_What you will do_. Verbatim copy, images removed: write out the entries below.

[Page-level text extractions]

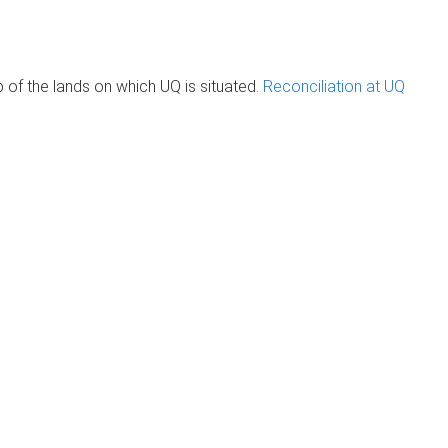
of the lands on which UQ is situated.
Reconciliation at UQ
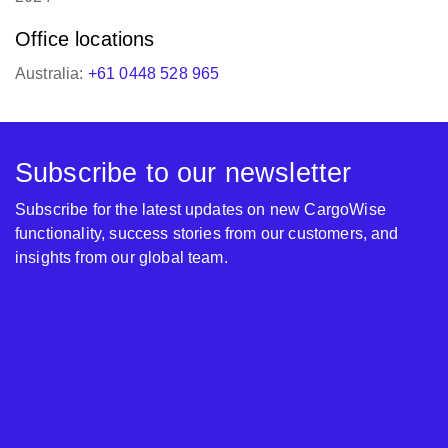
Office locations
Australia:
+61 0448 528 965
Subscribe to our newsletter
Subscribe for the latest updates on new CargoWise
functionality, success stories from our customers, and
insights from our global team.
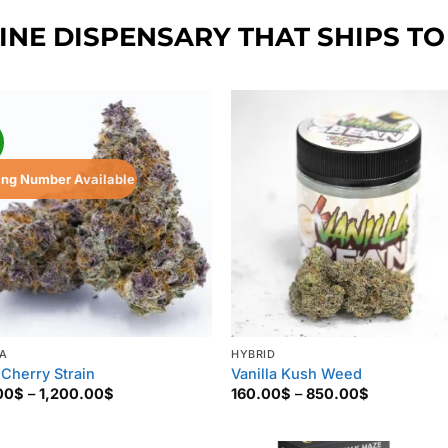
NE DISPENSARY THAT SHIPS TO
!
ing Number Available
VA
HYBRID
 Cherry Strain
Vanilla Kush Weed
Price
Price
00
$
–
1,200.00
$
160.00
$
–
850.00
$
range:
range:
135.00$
160.00$
through
through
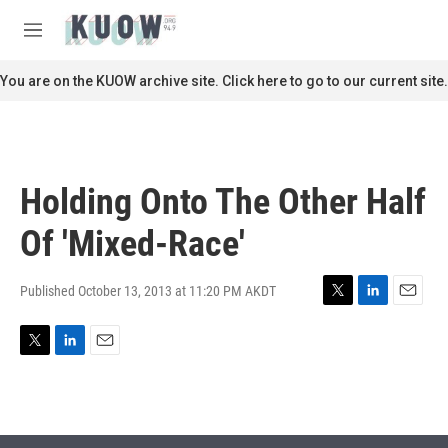
Skip to main content
S
e
M
a
e
r
n
You are on the KUOW archive site. Click here to go to our current site.
c
u
h
u
e
r
Holding Onto The Other Half
y
Of 'Mixed-Race'
Published October 13, 2013 at 11:20 PM AKDT
T
L
E
w
i
m
i
n
a
T
L
E
t
k
i
w
i
m
t
e
l
i
n
a
e
d
t
k
i
r
I
t
e
l
n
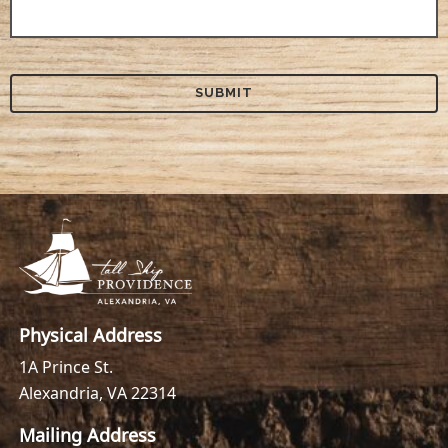
Physical Address
1A Prince St.
Alexandria, VA 22314
Mailing Address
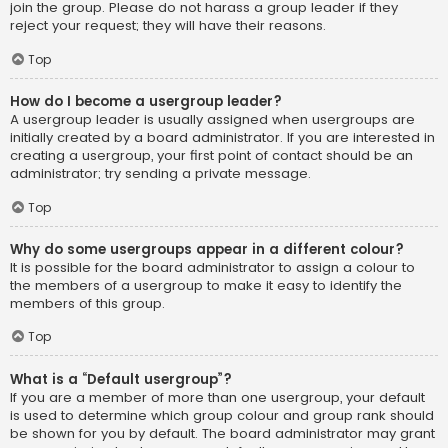
join the group. Please do not harass a group leader if they
reject your request; they will have their reasons.
Top
How do I become a usergroup leader?
A usergroup leader is usually assigned when usergroups are
initially created by a board administrator. If you are interested in
creating a usergroup, your first point of contact should be an
administrator; try sending a private message.
Top
Why do some usergroups appear in a different colour?
It is possible for the board administrator to assign a colour to
the members of a usergroup to make it easy to identify the
members of this group.
Top
What is a “Default usergroup”?
If you are a member of more than one usergroup, your default
is used to determine which group colour and group rank should
be shown for you by default. The board administrator may grant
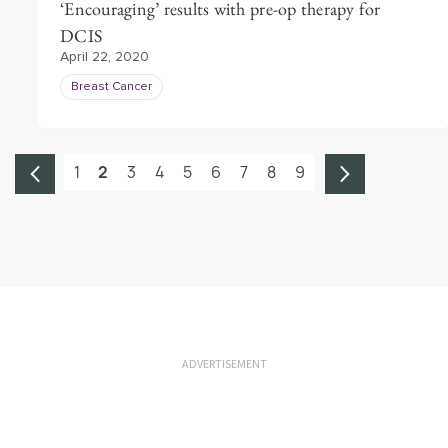
‘Encouraging’ results with pre-op therapy for
DCIS
April 22, 2020
Breast Cancer
1
2
3
4
5
6
7
8
9
ADVERTISEMENT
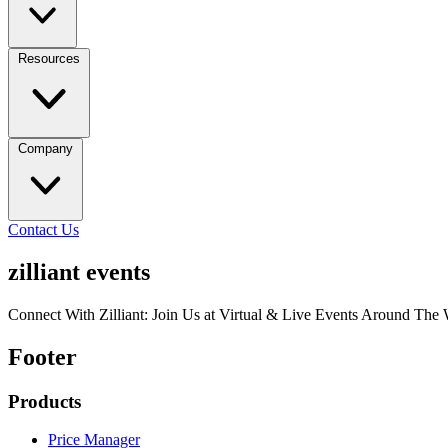
Resources
Company
Contact Us
zilliant events
Connect With Zilliant: Join Us at Virtual & Live Events Around The
Footer
Products
Price Manager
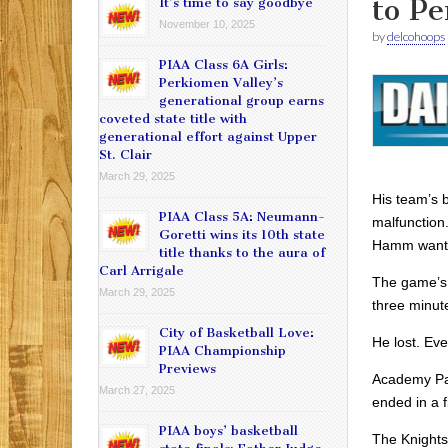
to P
It’s time to say goodbye
November 10, 2025
by
delcohoops
PIAA Class 6A Girls:
Perkiomen Valley’s
generational group earns
coveted state title with
generational effort against Upper
St. Clair
March 29, 2025
His team’s 
PIAA Class 5A: Neumann-
malfunction
Goretti wins its 10th state
Hamm wante
title thanks to the aura of
Carl Arrigale
The game’s 
March 29, 2025
three minut
City of Basketball Love:
He lost. Eve
PIAA Championship
Previews
Academy Park
March 27, 2025
ended in a f
PIAA boys’ basketball
The Knights 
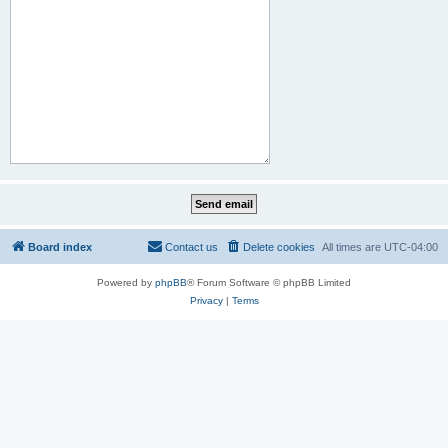
Board index
Contact us
Delete cookies
All times are
UTC-04:00
Powered by
phpBB
® Forum Software © phpBB Limited
Privacy
|
Terms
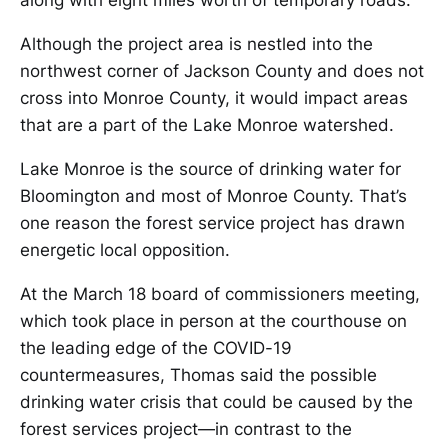
along with eight miles worth of temporary roads.
Although the project area is nestled into the
northwest corner of Jackson County and does not
cross into Monroe County, it would impact areas
that are a part of the Lake Monroe watershed.
Lake Monroe is the source of drinking water for
Bloomington and most of Monroe County. That’s
one reason the forest service project has drawn
energetic local opposition.
At the March 18 board of commissioners meeting,
which took place in person at the courthouse on
the leading edge of the COVID-19
countermeasures, Thomas said the possible
drinking water crisis that could be caused by the
forest services project—in contrast to the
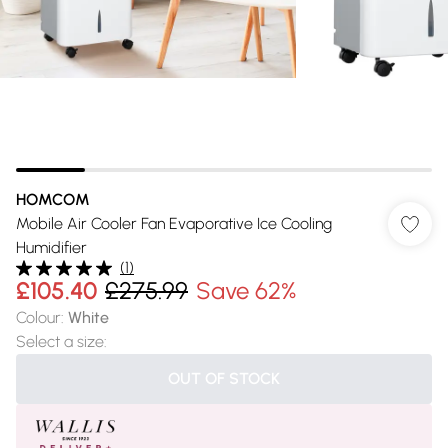
HOMCOM
Mobile Air Cooler Fan Evaporative Ice Cooling
Humidifier
(
1
)
£105.40
£275.99
Save 62%
Colour
:
White
Select a size
:
OUT OF STOCK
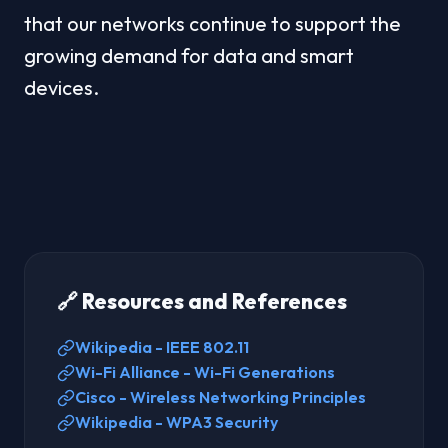
that our networks continue to support the 
growing demand for data and smart 
devices.
🔗 Resources and References
Wikipedia - IEEE 802.11
Wi-Fi Alliance - Wi-Fi Generations
Cisco - Wireless Networking Principles
Wikipedia - WPA3 Security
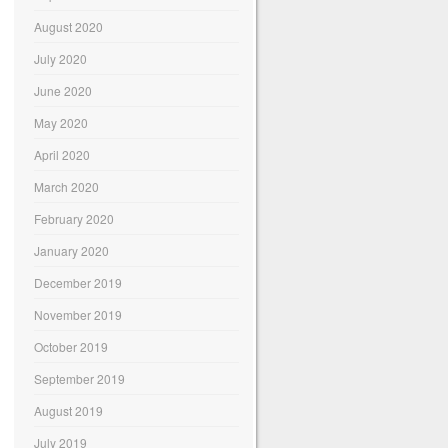
August 2020
July 2020
June 2020
May 2020
April 2020
March 2020
February 2020
January 2020
December 2019
November 2019
October 2019
September 2019
August 2019
July 2019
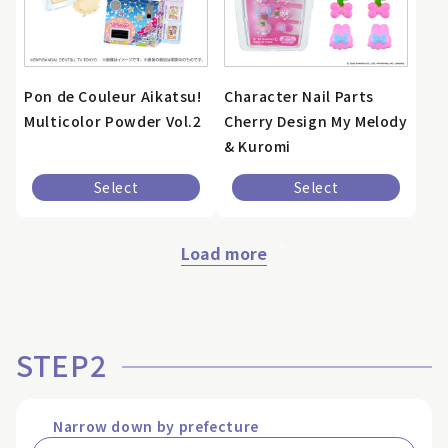
Pon de Couleur Aikatsu!
Character Nail Parts
Multicolor Powder Vol.2
Cherry Design My Melody
& Kuromi
Select
Select
Load more
STEP2
Narrow down by prefecture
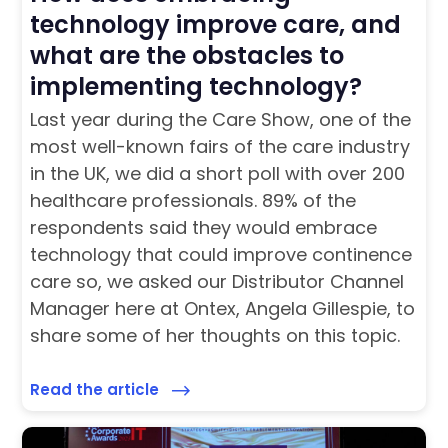
technology improve care, and
what are the obstacles to
implementing technology?
Last year during the Care Show, one of the
most well-known fairs of the care industry
in the UK, we did a short poll with over 200
healthcare professionals. 89% of the
respondents said they would embrace
technology that could improve continence
care so, we asked our Distributor Channel
Manager here at Ontex, Angela Gillespie, to
share some of her thoughts on this topic.
Read the article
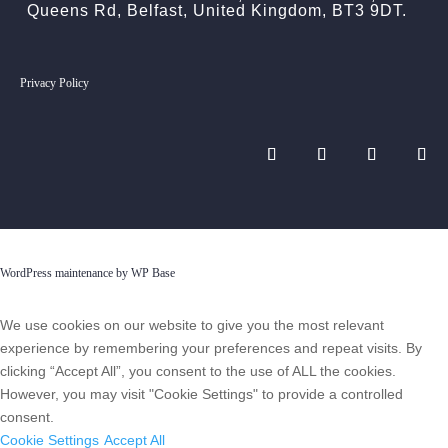
Queens Rd, Belfast, United Kingdom, BT3 9DT.
Privacy Policy
WordPress maintenance by WP Base
We use cookies on our website to give you the most relevant
experience by remembering your preferences and repeat visits. By
clicking “Accept All”, you consent to the use of ALL the cookies.
However, you may visit "Cookie Settings" to provide a controlled
consent.
Cookie Settings
Accept All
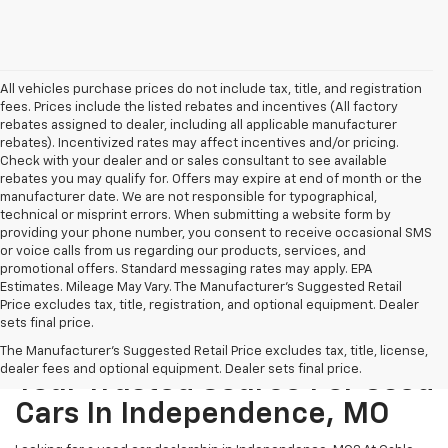
All vehicles purchase prices do not include tax, title, and registration
fees. Prices include the listed rebates and incentives (All factory
rebates assigned to dealer, including all applicable manufacturer
rebates). Incentivized rates may affect incentives and/or pricing.
Check with your dealer and or sales consultant to see available
rebates you may qualify for. Offers may expire at end of month or the
manufacturer date. We are not responsible for typographical,
technical or misprint errors. When submitting a website form by
providing your phone number, you consent to receive occasional SMS
or voice calls from us regarding our products, services, and
promotional offers. Standard messaging rates may apply. EPA
Estimates. Mileage May Vary. The Manufacturer's Suggested Retail
Price excludes tax, title, registration, and optional equipment. Dealer
sets final price.
The Manufacturer's Suggested Retail Price excludes tax, title, license,
dealer fees and optional equipment. Dealer sets final price.
Your Trusted Source For Used
Cars In Independence, MO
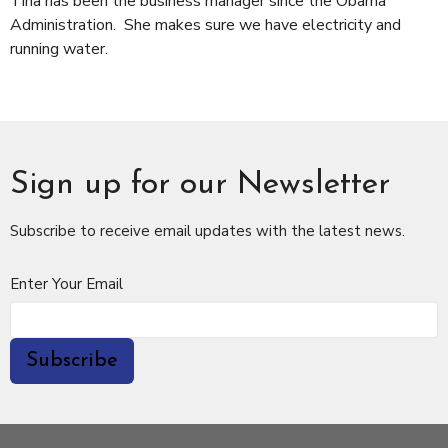
Tina has been the business manager since the Obama
Administration. She makes sure we have electricity and
running water.
Sign up for our Newsletter
Subscribe to receive email updates with the latest news.
Enter Your Email
Subscribe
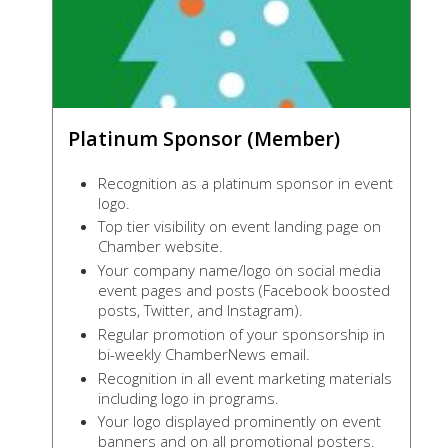
Platinum Sponsor (Member)
Recognition as a platinum sponsor in event
logo.
Top tier visibility on event landing page on
Chamber website.
Your company name/logo on social media
event pages and posts (Facebook boosted
posts, Twitter, and Instagram).
Regular promotion of your sponsorship in
bi-weekly ChamberNews email.
Recognition in all event marketing materials
including logo in programs.
Your logo displayed prominently on event
banners and on all promotional posters.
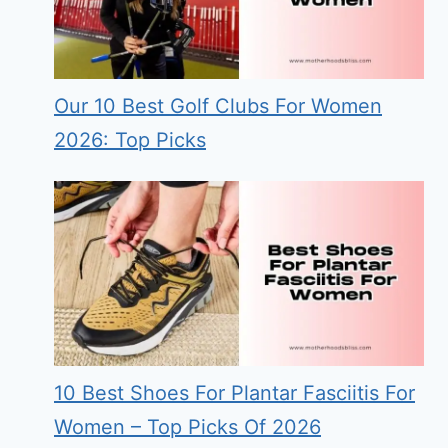
Our 10 Best Golf Clubs For Women
2026: Top Picks
10 Best Shoes For Plantar Fasciitis For
Women – Top Picks Of 2026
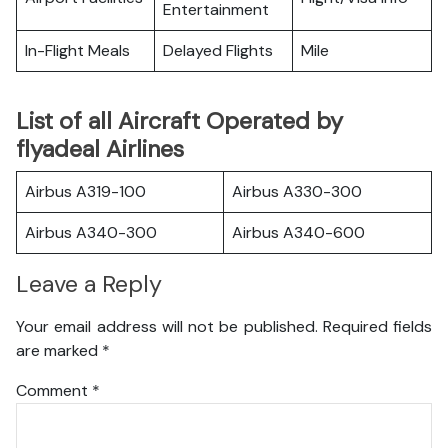
Entertainment
In-Flight Meals
Delayed Flights
Mile
List of all Aircraft Operated by
flyadeal Airlines
Airbus A319-100
Airbus A330-300
Airbus A340-300
Airbus A340-600
Leave a Reply
Your email address will not be published.
Required fields
are marked
*
Comment
*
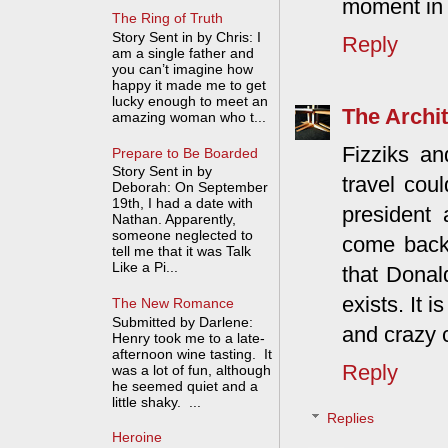
moment in 
The Ring of Truth
Story Sent in by Chris: I
Reply
am a single father and
you can’t imagine how
happy it made me to get
lucky enough to meet an
The Archit
amazing woman who t...
Fizziks an
Prepare to Be Boarded
Story Sent in by
travel cou
Deborah: On September
19th, I had a date with
president 
Nathan. Apparently,
someone neglected to
come back 
tell me that it was Talk
Like a Pi...
that Donald
exists. It i
The New Romance
Submitted by Darlene:
and crazy 
Henry took me to a late-
afternoon wine tasting. It
Reply
was a lot of fun, although
he seemed quiet and a
little shaky. ...
Replies
Heroine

_Result of this exercise_.
of the lands on which UQ is situated.
Reconciliation at UQ
Office locations
Australia:
+61 0448 528 965
Subscribe to our newsletter
Subscribe for the latest updates on new CargoWise
functionality, success stories from our customers, and
insights from our global team.
NE DISPENSARY THAT SHIPS TO
!
ing Number Available
VA
HYBRID
 Cherry Strain
Vanilla Kush Weed
Price
Price
00
$
–
1,200.00
$
160.00
$
–
850.00
$
range:
range:
135.00$
160.00$
through
through
Skip to main content
S
e
M
a
e
r
n
You are on the KUOW archive site. Click here to go to our current site.
c
u
h
u
e
r
Holding Onto The Other Half
y
Of 'Mixed-Race'
Published October 13, 2013 at 11:20 PM AKDT
T
L
E
w
i
m
i
n
a
T
L
E
t
k
i
w
i
m
t
e
l
i
n
a
e
d
t
k
i
r
I
t
e
l
n
Physical Address
1A Prince St.
Alexandria, VA 22314
Mailing Address
join the group. Please do not harass a group leader if they
reject your request; they will have their reasons.
Top
How do I become a usergroup leader?
A usergroup leader is usually assigned when usergroups are
initially created by a board administrator. If you are interested in
creating a usergroup, your first point of contact should be an
administrator; try sending a private message.
Top
Why do some usergroups appear in a different colour?
It is possible for the board administrator to assign a colour to
the members of a usergroup to make it easy to identify the
members of this group.
Top
What is a “Default usergroup”?
If you are a member of more than one usergroup, your default
is used to determine which group colour and group rank should
be shown for you by default. The board administrator may grant
‘Encouraging’ results with pre-op therapy for
DCIS
April 22, 2020
Breast Cancer
1
2
3
4
5
6
7
8
9
ADVERTISEMENT
Resources
Company
Contact Us
zilliant events
Connect With Zilliant: Join Us at Virtual & Live Events Around The
Footer
Products
Price Manager
to P
It’s time to say goodbye
November 10, 2025
by
delcohoops
PIAA Class 6A Girls:
Perkiomen Valley’s
generational group earns
coveted state title with
generational effort against Upper
St. Clair
March 29, 2025
His team’s 
PIAA Class 5A: Neumann-
malfunction
Goretti wins its 10th state
Hamm wante
title thanks to the aura of
Carl Arrigale
The game’s 
March 29, 2025
three minut
City of Basketball Love:
He lost. Eve
PIAA Championship
Previews
Academy Park
March 27, 2025
ended in a f
PIAA boys’ basketball
The Knights 
Board index
Contact us
Delete cookies
All times are
UTC-04:00
Powered by
phpBB
® Forum Software © phpBB Limited
Privacy
|
Terms
along with eight miles worth of temporary roads.
Although the project area is nestled into the
northwest corner of Jackson County and does not
cross into Monroe County, it would impact areas
that are a part of the Lake Monroe watershed.
Lake Monroe is the source of drinking water for
Bloomington and most of Monroe County. That’s
one reason the forest service project has drawn
energetic local opposition.
At the March 18 board of commissioners meeting,
which took place in person at the courthouse on
the leading edge of the COVID-19
countermeasures, Thomas said the possible
drinking water crisis that could be caused by the
forest services project—in contrast to the
HOMCOM
Mobile Air Cooler Fan Evaporative Ice Cooling
Humidifier
(
1
)
£105.40
£275.99
Save 62%
Colour
:
White
Select a size
:
OUT OF STOCK
that our networks continue to support the 
growing demand for data and smart 
devices.
🔗 Resources and References
Wikipedia - IEEE 802.11
Wi-Fi Alliance - Wi-Fi Generations
Cisco - Wireless Networking Principles
Wikipedia - WPA3 Security
August 2020
July 2020
June 2020
May 2020
April 2020
March 2020
February 2020
January 2020
December 2019
November 2019
October 2019
September 2019
August 2019
July 2019
Pon de Couleur Aikatsu!
Character Nail Parts
Multicolor Powder Vol.2
Cherry Design My Melody
& Kuromi
Select
Select
Load more
STEP2
Narrow down by prefecture
technology improve care, and
what are the obstacles to
implementing technology?
Last year during the Care Show, one of the
most well-known fairs of the care industry
in the UK, we did a short poll with over 200
healthcare professionals. 89% of the
respondents said they would embrace
technology that could improve continence
care so, we asked our Distributor Channel
Manager here at Ontex, Angela Gillespie, to
share some of her thoughts on this topic.
Read the article
Queens Rd, Belfast, United Kingdom, BT3 9DT.
Privacy Policy
WordPress maintenance by WP Base
We use cookies on our website to give you the most relevant
experience by remembering your preferences and repeat visits. By
clicking “Accept All”, you consent to the use of ALL the cookies.
However, you may visit "Cookie Settings" to provide a controlled
consent.
Cookie Settings
Accept All
All vehicles purchase prices do not include tax, title, and registration
fees. Prices include the listed rebates and incentives (All factory
rebates assigned to dealer, including all applicable manufacturer
rebates). Incentivized rates may affect incentives and/or pricing.
Check with your dealer and or sales consultant to see available
rebates you may qualify for. Offers may expire at end of month or the
manufacturer date. We are not responsible for typographical,
technical or misprint errors. When submitting a website form by
providing your phone number, you consent to receive occasional SMS
or voice calls from us regarding our products, services, and
promotional offers. Standard messaging rates may apply. EPA
Estimates. Mileage May Vary. The Manufacturer's Suggested Retail
Price excludes tax, title, registration, and optional equipment. Dealer
sets final price.
The Manufacturer's Suggested Retail Price excludes tax, title, license,
dealer fees and optional equipment. Dealer sets final price.
Your Trusted Source For Used
Cars In Independence, MO
Tina has been the business manager since the Obama
Administration. She makes sure we have electricity and
running water.
Sign up for our Newsletter
Subscribe to receive email updates with the latest news.
Enter Your Email
Subscribe
Platinum Sponsor (Member)
Recognition as a platinum sponsor in event
logo.
Top tier visibility on event landing page on
Chamber website.
Your company name/logo on social media
event pages and posts (Facebook boosted
posts, Twitter, and Instagram).
Regular promotion of your sponsorship in
bi-weekly ChamberNews email.
Recognition in all event marketing materials
including logo in programs.
Your logo displayed prominently on event
banners and on all promotional posters.
Our 10 Best Golf Clubs For Women
2026: Top Picks
10 Best Shoes For Plantar Fasciitis For
Women – Top Picks Of 2026
Entertainment
In-Flight Meals
Delayed Flights
Mile
List of all Aircraft Operated by
flyadeal Airlines
Airbus A319-100
Airbus A330-300
Airbus A340-300
Airbus A340-600
Leave a Reply
Your email address will not be published.
Required fields
are marked
*
Comment
*
moment in 
The Ring of Truth
Story Sent in by Chris: I
Reply
am a single father and
you can’t imagine how
happy it made me to get
lucky enough to meet an
The Archit
amazing woman who t...
Fizziks an
Prepare to Be Boarded
Story Sent in by
travel cou
Deborah: On September
19th, I had a date with
president 
Nathan. Apparently,
someone neglected to
come back 
tell me that it was Talk
Like a Pi...
that Donald
exists. It i
The New Romance
Submitted by Darlene:
and crazy 
Henry took me to a late-
afternoon wine tasting. It
Reply
was a lot of fun, although
he seemed quiet and a
little shaky. ...
Replies
Heroine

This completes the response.